> **Stored data entries**

=== Section Start ===

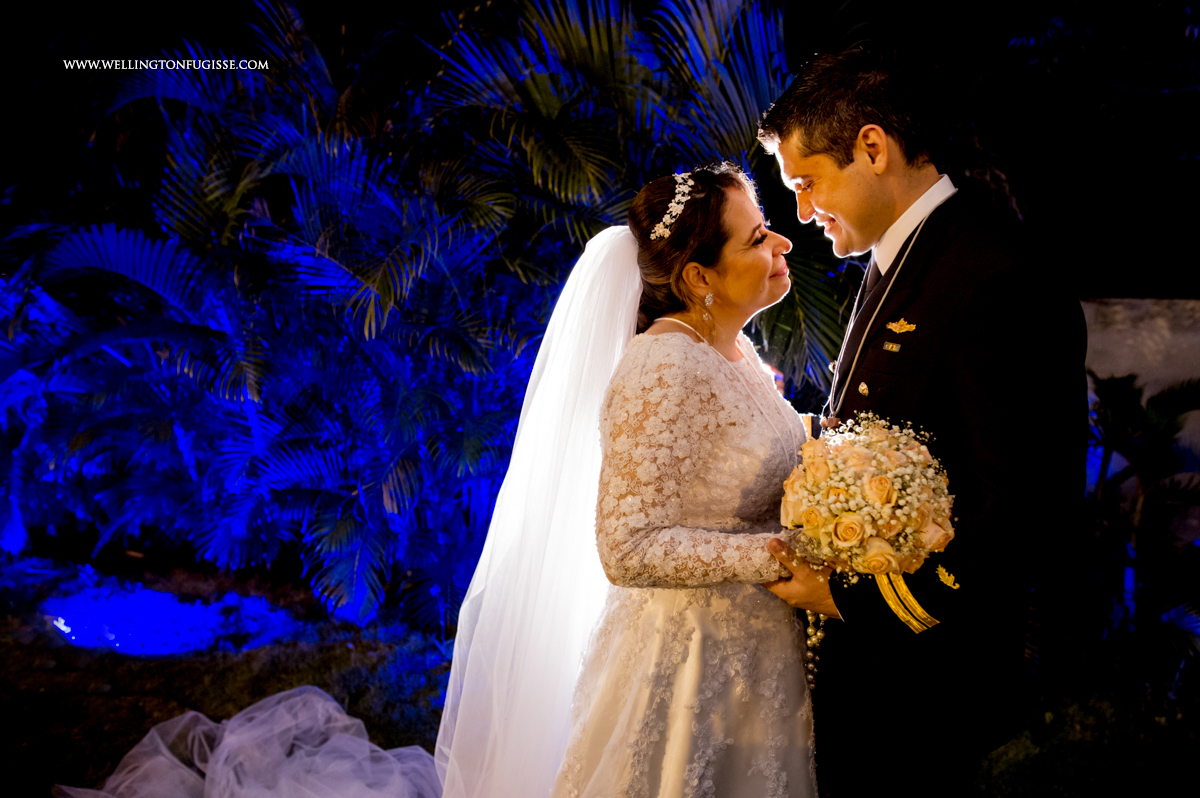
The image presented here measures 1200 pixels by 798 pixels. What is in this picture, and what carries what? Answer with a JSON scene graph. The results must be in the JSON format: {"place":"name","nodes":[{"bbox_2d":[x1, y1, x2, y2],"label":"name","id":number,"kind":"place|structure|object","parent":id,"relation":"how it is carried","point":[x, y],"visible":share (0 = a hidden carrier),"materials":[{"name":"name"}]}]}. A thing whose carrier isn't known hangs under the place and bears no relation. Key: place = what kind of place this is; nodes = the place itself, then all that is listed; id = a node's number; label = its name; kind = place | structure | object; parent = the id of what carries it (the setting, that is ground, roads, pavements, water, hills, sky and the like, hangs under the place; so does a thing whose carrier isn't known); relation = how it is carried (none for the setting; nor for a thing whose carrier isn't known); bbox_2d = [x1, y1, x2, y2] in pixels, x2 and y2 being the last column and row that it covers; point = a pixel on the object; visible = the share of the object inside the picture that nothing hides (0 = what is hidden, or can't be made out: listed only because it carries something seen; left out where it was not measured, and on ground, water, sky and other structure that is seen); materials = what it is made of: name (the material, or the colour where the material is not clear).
{"place":"outdoors","nodes":[
{"label":"outdoors","id":0,"kind":"place"},
{"bbox_2d":[0,547,1199,797],"label":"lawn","id":1,"kind":"structure","parent":0,"point":[165,701],"materials":[{"name":"green plant"}]},
{"bbox_2d":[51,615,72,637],"label":"spotlight","id":2,"kind":"object","parent":1,"relation":"on","point":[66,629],"visible":0.85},
{"bbox_2d":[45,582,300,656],"label":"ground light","id":3,"kind":"object","parent":1,"relation":"on","point":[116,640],"visible":0.69,"materials":[{"name":"blue"}]},
{"bbox_2d":[54,685,441,797],"label":"veil","id":4,"kind":"object","parent":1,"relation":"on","point":[275,696],"visible":0.98,"materials":[{"name":"fabric"}]},
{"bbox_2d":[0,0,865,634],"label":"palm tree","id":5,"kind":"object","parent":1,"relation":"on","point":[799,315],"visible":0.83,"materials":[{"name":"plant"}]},
{"bbox_2d":[429,168,817,797],"label":"woman","id":6,"kind":"object","parent":1,"relation":"on","point":[762,254],"visible":0.94},
{"bbox_2d":[774,411,957,651],"label":"bouquet","id":7,"kind":"object","parent":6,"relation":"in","point":[870,485],"visible":0.87,"materials":[{"name":"plant"}]},
{"bbox_2d":[748,47,1093,795],"label":"man","id":8,"kind":"object","parent":1,"relation":"on","point":[846,157],"visible":0.95},
{"bbox_2d":[1080,368,1199,677],"label":"palm plant","id":9,"kind":"object","parent":1,"relation":"on","point":[1126,445],"visible":0.85,"materials":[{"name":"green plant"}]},
{"bbox_2d":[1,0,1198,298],"label":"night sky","id":10,"kind":"structure","parent":0,"point":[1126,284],"materials":[{"name":"black"}]},
{"bbox_2d":[1081,297,1199,470],"label":"wall","id":11,"kind":"structure","parent":0,"point":[1147,338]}
]}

=== Section End ===

> **Task to complete**
Give back each entry exactly as it appears, with no pictures.

> **Response to the exercise**
The image presented here measures 1200 pixels by 798 pixels. What is in this picture, and what carries what? Answer with a JSON scene graph. The results must be in the JSON format: {"place":"name","nodes":[{"bbox_2d":[x1, y1, x2, y2],"label":"name","id":number,"kind":"place|structure|object","parent":id,"relation":"how it is carried","point":[x, y],"visible":share (0 = a hidden carrier),"materials":[{"name":"name"}]}]}. A thing whose carrier isn't known hangs under the place and bears no relation. Key: place = what kind of place this is; nodes = the place itself, then all that is listed; id = a node's number; label = its name; kind = place | structure | object; parent = the id of what carries it (the setting, that is ground, roads, pavements, water, hills, sky and the like, hangs under the place; so does a thing whose carrier isn't known); relation = how it is carried (none for the setting; nor for a thing whose carrier isn't known); bbox_2d = [x1, y1, x2, y2] in pixels, x2 and y2 being the last column and row that it covers; point = a pixel on the object; visible = the share of the object inside the picture that nothing hides (0 = what is hidden, or can't be made out: listed only because it carries something seen; left out where it was not measured, and on ground, water, sky and other structure that is seen); materials = what it is made of: name (the material, or the colour where the material is not clear).
{"place":"outdoors","nodes":[
{"label":"outdoors","id":0,"kind":"place"},
{"bbox_2d":[0,547,1199,797],"label":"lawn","id":1,"kind":"structure","parent":0,"point":[165,701],"materials":[{"name":"green plant"}]},
{"bbox_2d":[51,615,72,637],"label":"spotlight","id":2,"kind":"object","parent":1,"relation":"on","point":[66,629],"visible":0.85},
{"bbox_2d":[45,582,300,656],"label":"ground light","id":3,"kind":"object","parent":1,"relation":"on","point":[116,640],"visible":0.69,"materials":[{"name":"blue"}]},
{"bbox_2d":[54,685,441,797],"label":"veil","id":4,"kind":"object","parent":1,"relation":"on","point":[275,696],"visible":0.98,"materials":[{"name":"fabric"}]},
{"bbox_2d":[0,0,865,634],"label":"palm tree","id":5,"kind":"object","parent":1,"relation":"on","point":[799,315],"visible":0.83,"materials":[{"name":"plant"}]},
{"bbox_2d":[429,168,817,797],"label":"woman","id":6,"kind":"object","parent":1,"relation":"on","point":[762,254],"visible":0.94},
{"bbox_2d":[774,411,957,651],"label":"bouquet","id":7,"kind":"object","parent":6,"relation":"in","point":[870,485],"visible":0.87,"materials":[{"name":"plant"}]},
{"bbox_2d":[748,47,1093,795],"label":"man","id":8,"kind":"object","parent":1,"relation":"on","point":[846,157],"visible":0.95},
{"bbox_2d":[1080,368,1199,677],"label":"palm plant","id":9,"kind":"object","parent":1,"relation":"on","point":[1126,445],"visible":0.85,"materials":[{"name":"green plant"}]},
{"bbox_2d":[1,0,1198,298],"label":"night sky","id":10,"kind":"structure","parent":0,"point":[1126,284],"materials":[{"name":"black"}]},
{"bbox_2d":[1081,297,1199,470],"label":"wall","id":11,"kind":"structure","parent":0,"point":[1147,338]}
]}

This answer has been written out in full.